Startup’s motor drives could help electrify flight


LAKEWOOD, Colo. — When they first came together during a college competition at the University of Wisconsin, three friends eschewed the school’s three decades of internal combustion racing history and instead formed its first electric racing team.

Their inexperience was no hindrance.

“We threw ourselves into the deep end,” said Max Liben. “It was, ‘All right, how do you make an electric vehicle?’ ”

From that formative turn in the 2017 Formula SAE electric competition, Liben and his cohorts, Jason Sylvestre and Eric Maciolek, quickly learned. As a result of that competition and another the following year, they founded their own company based on those underpinnings.

The startup aims to pack a lot of power into a lightweight package by developing high-performance integrated motor drives that combine the motor, inverter and gearbox into a single unit in a cohesive fashion they say is unlike anything else available today, offering lighter weight and more power density.

The use cases for such products cross industries. H3X foresees use in motorsports and marine applications, which have lower barriers to entry, for starters. Over the long term, its ambitions are squarely set in aviation and aerospace.

While electrification in the automotive industry is maturing, with a growing variety of EV models for sale and even more on the way, efforts to electrify the aviation industry as part of global decarbonization endeavors, by contrast, are much more fledgling.

For Liben, the company’s chief technology officer, that’s part of the appeal.

He realized automotive electrification systems were becoming commoditized during an internship at Tesla.

“The costs are really coming down,” he said. “We wanted to innovate and push the boundaries of what’s physically possible with currently available manufacturing technology and materials, because that is what is necessary to get electric flight off the ground.”

There’s no single leap that makes that possible, Liben says. Rather it’s incremental across-the-board iterations and improvements over today’s motors and inverters that allow for a ballpark power density of 3 to 4 kilowatts per kilogram.

With more current passing through the windings of their motors and better thermal performance in materials, H3X intends to triple that to 12 kW/kg.

Doing so might allow for more practical use of battery, fuel cell and hybrid systems throughout aviation. Right now, those systems more or less work for smaller general aviation aircraft and are capable of propelling travel of several hundred miles. In the embryonic electric-vertical-takeoff-and-landing, or eVTOL, segment, those distances are shorter, but the use cases and underlying business is promising.

While H3X may initially focus on ground-based applications, it sees aviation as its most sensible long-term market.

“There are trade-offs of cost versus performance, and the aviation world can afford those,” said Maciolek, the company’s COO.

Advancing electric powertrains for commercial aviation is a broad goal for government officials and industry executives pursuing net-zero carbon emissions strategies, particularly in 150- to 200-passenger commercial aircraft such as the Boeing 737.

That’s a goal of the Advanced Research Projects Agency-Energy, a division of the Department of Energy that funds boundary-pushing energy technologies.

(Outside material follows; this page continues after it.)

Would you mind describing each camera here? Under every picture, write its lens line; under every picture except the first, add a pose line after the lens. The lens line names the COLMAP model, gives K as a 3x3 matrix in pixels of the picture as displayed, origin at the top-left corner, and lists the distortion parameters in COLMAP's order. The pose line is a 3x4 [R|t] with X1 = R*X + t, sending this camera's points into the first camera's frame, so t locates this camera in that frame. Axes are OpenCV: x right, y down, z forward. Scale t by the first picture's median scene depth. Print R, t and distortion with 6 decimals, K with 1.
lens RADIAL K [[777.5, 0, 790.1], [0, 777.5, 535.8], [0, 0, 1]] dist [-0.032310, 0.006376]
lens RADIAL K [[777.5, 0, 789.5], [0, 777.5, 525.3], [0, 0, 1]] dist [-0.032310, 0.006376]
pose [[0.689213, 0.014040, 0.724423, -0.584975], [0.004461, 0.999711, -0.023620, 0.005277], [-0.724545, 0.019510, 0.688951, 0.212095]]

In 2019, ARPA-E started the Aviation-class Synergistically Cooled Electric-motors with iNtegrated Drives, or ASCEND, program with that in mind.

H3X formed as ARPA-E was closing the program’s first phase, so it did not participate. But it nonetheless designed its prototypes to meet the general framework of the program and further honed those designs while participating in startup accelerator Y Combinator from January to March 2021.

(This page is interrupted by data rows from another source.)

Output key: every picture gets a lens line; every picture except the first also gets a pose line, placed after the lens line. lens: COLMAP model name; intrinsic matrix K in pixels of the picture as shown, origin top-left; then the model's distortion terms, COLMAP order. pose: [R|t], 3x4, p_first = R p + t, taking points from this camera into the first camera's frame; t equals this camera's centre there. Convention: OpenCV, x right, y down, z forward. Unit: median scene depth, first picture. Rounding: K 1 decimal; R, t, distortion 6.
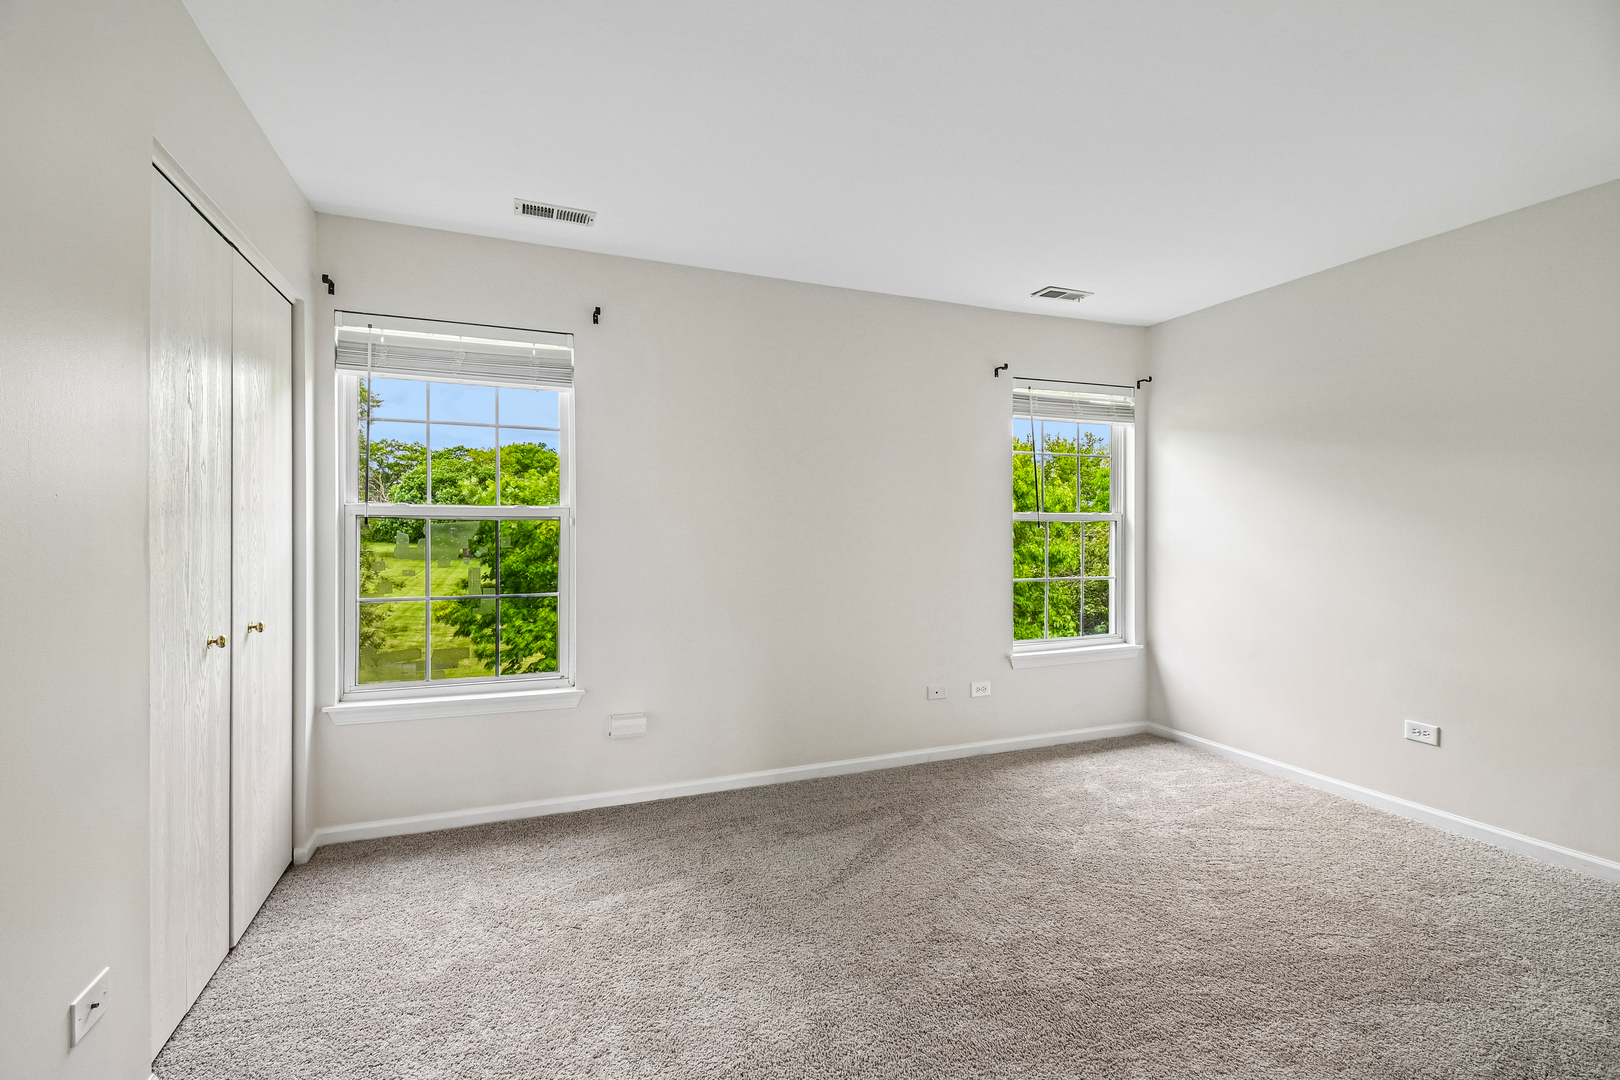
lens RADIAL K [[746.9, 0, 818.8], [0, 746.9, 523.9], [0, 0, 1]] dist [0.004161, -0.000228]
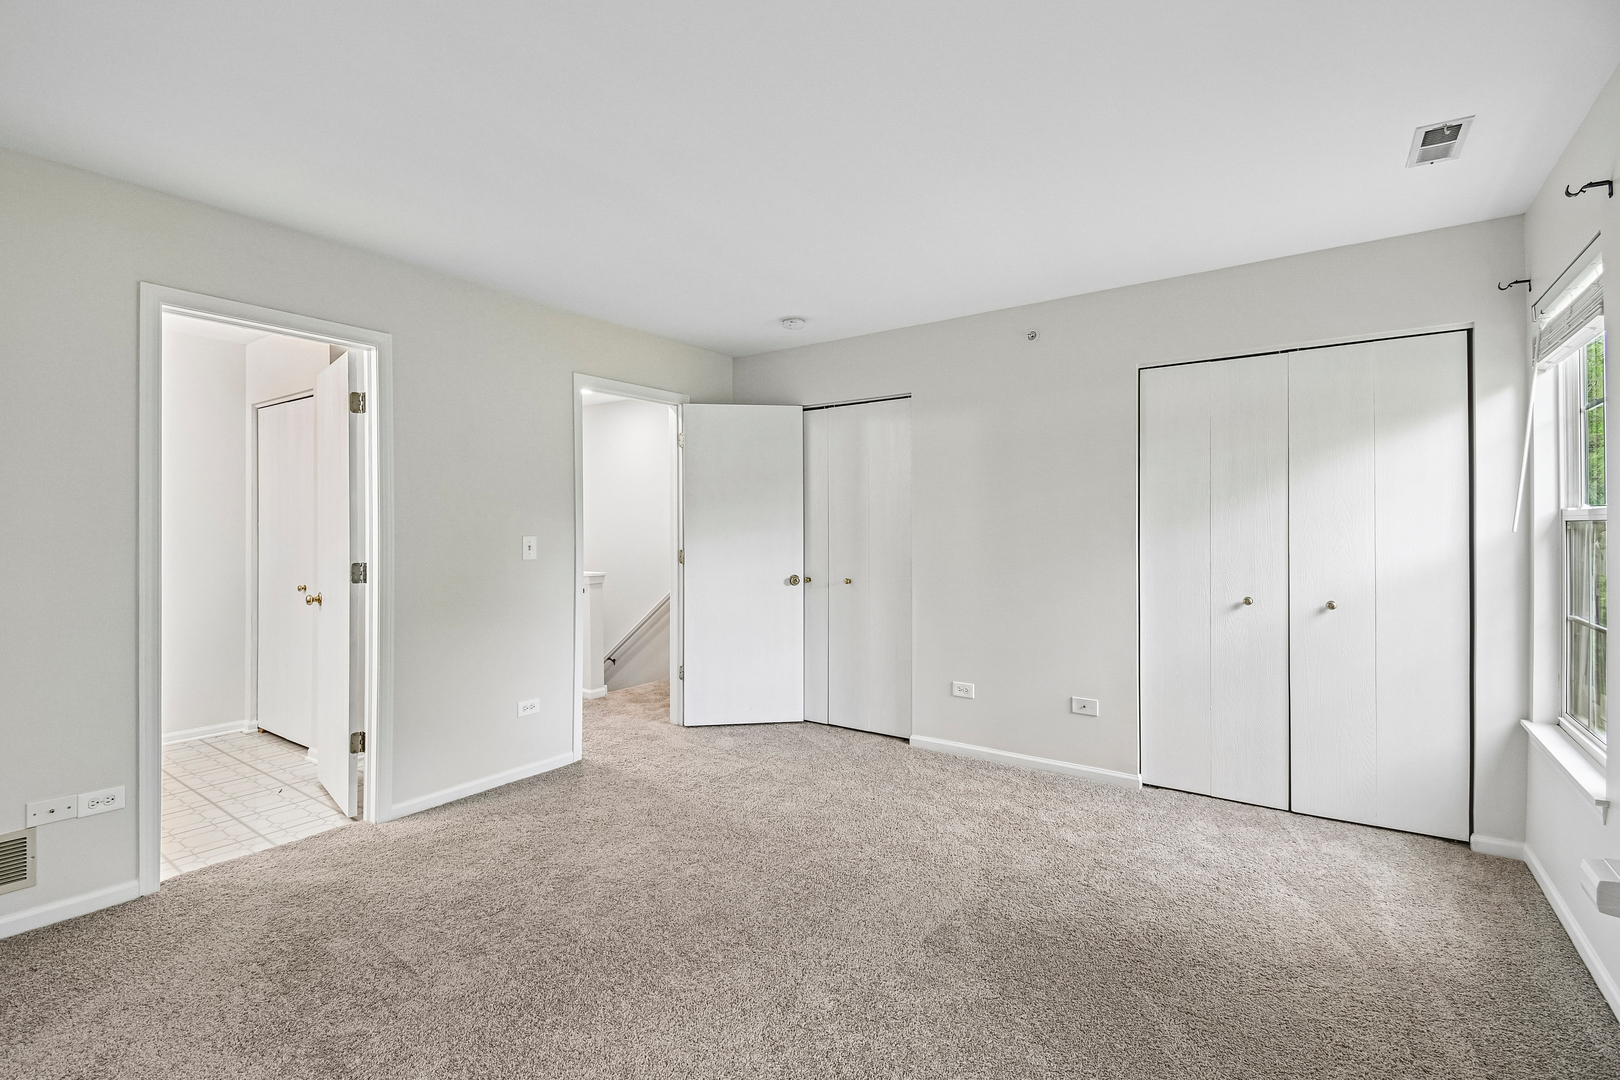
lens RADIAL K [[713.2, 0, 800.6], [0, 713.2, 534.3], [0, 0, 1]] dist [-0.006922, -0.003125]
pose [[-0.854107, 0.007216, -0.520048, 0.424957], [-0.000586, 0.999890, 0.014836, -0.006613], [0.520098, 0.012976, -0.854008, 0.888987]]
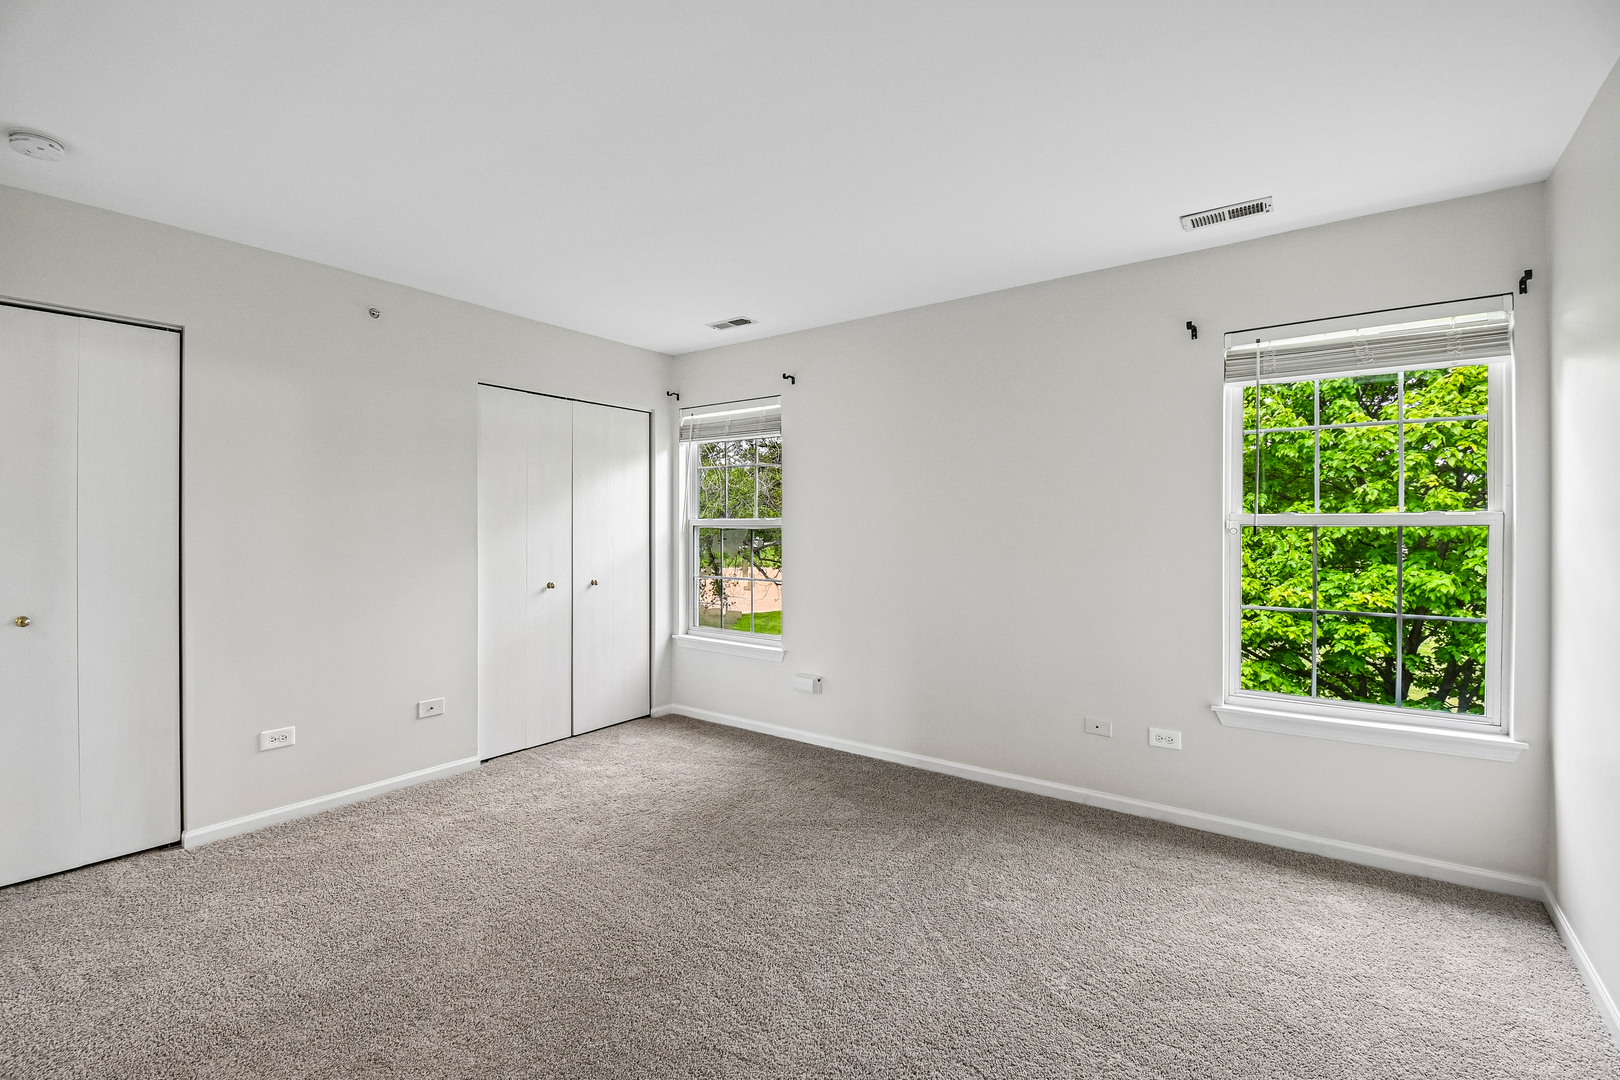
lens RADIAL K [[713.2, 0, 810.2], [0, 713.2, 534.1], [0, 0, 1]] dist [-0.006922, -0.003125]
pose [[0.518893, -0.000298, -0.854839, 0.649992], [-0.002758, 0.999994, -0.002023, 0.006370], [0.854835, 0.003408, 0.518889, 0.277832]]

It was there that H3X started to raise its seed round, which stands at $6 million. And it started receiving letters of intent to buy the integrated motors; those nonbinding orders now total approximately $300 million over the next five years, the company said.

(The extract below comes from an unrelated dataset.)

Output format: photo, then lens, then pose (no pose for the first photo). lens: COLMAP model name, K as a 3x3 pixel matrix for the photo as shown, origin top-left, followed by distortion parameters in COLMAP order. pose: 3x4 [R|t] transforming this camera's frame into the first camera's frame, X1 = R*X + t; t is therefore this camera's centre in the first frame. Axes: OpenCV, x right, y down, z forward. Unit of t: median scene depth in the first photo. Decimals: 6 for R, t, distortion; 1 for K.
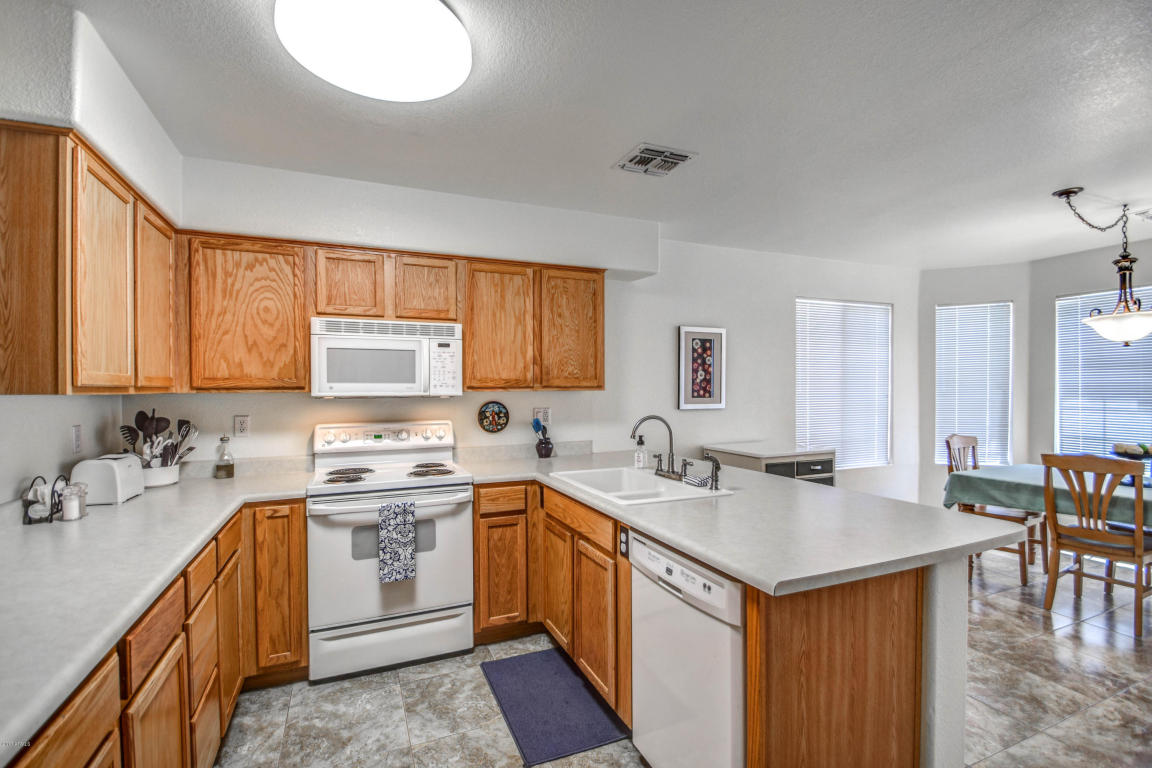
lens RADIAL K [[523.3, 0, 570.2], [0, 523.3, 391.8], [0, 0, 1]] dist [0.006688, -0.012350]
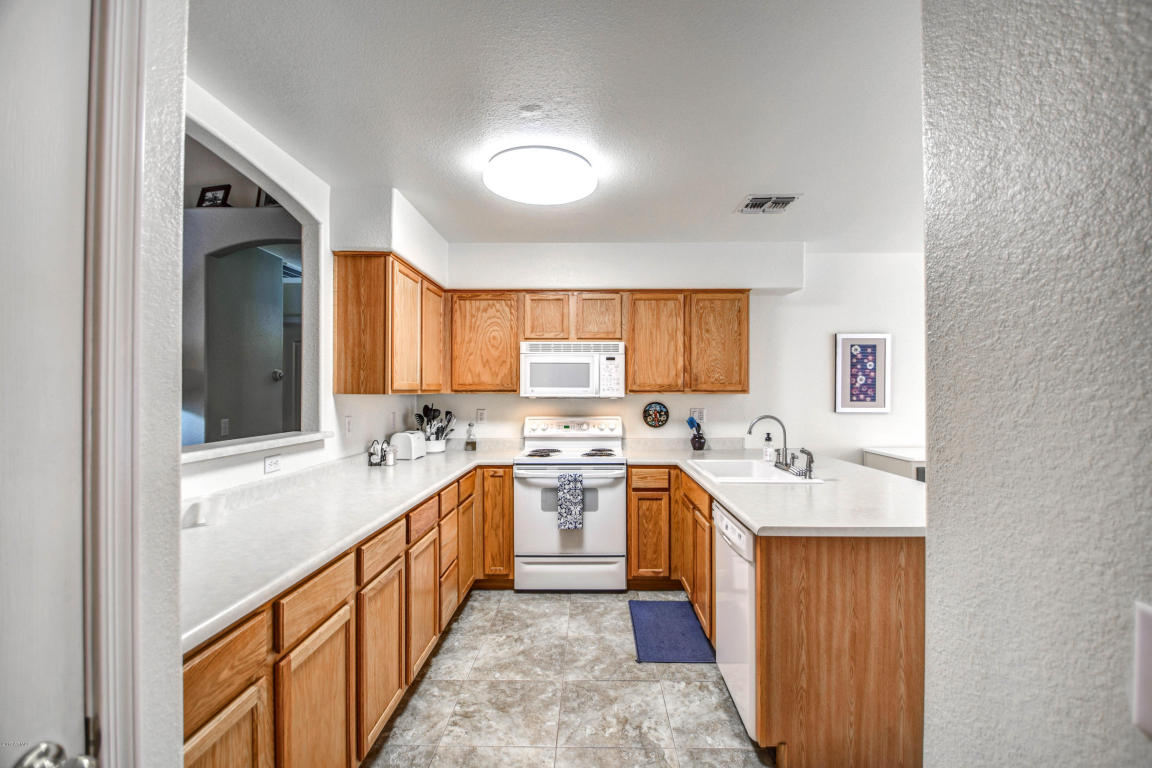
lens RADIAL K [[523.3, 0, 583.4], [0, 523.3, 387.7], [0, 0, 1]] dist [0.006688, -0.012350]
pose [[0.915223, 0.002895, -0.402937, 0.244373], [-0.007725, 0.999916, -0.010361, -0.002112], [0.402874, 0.012595, 0.915169, -0.249799]]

But it was at Wisconsin, building and racing electric vehicles, where their big ideas formed.

“What it allowed us to do was have an almost unlimited budget to develop what we wanted in college,” Maciolek said. “Max and Jason developed an entire electric powertrain, designed, manufactured and tested it in a year. That doesn’t happen in any industry without extensive resources. … That’s really where building this electric propulsion system started from scratch.”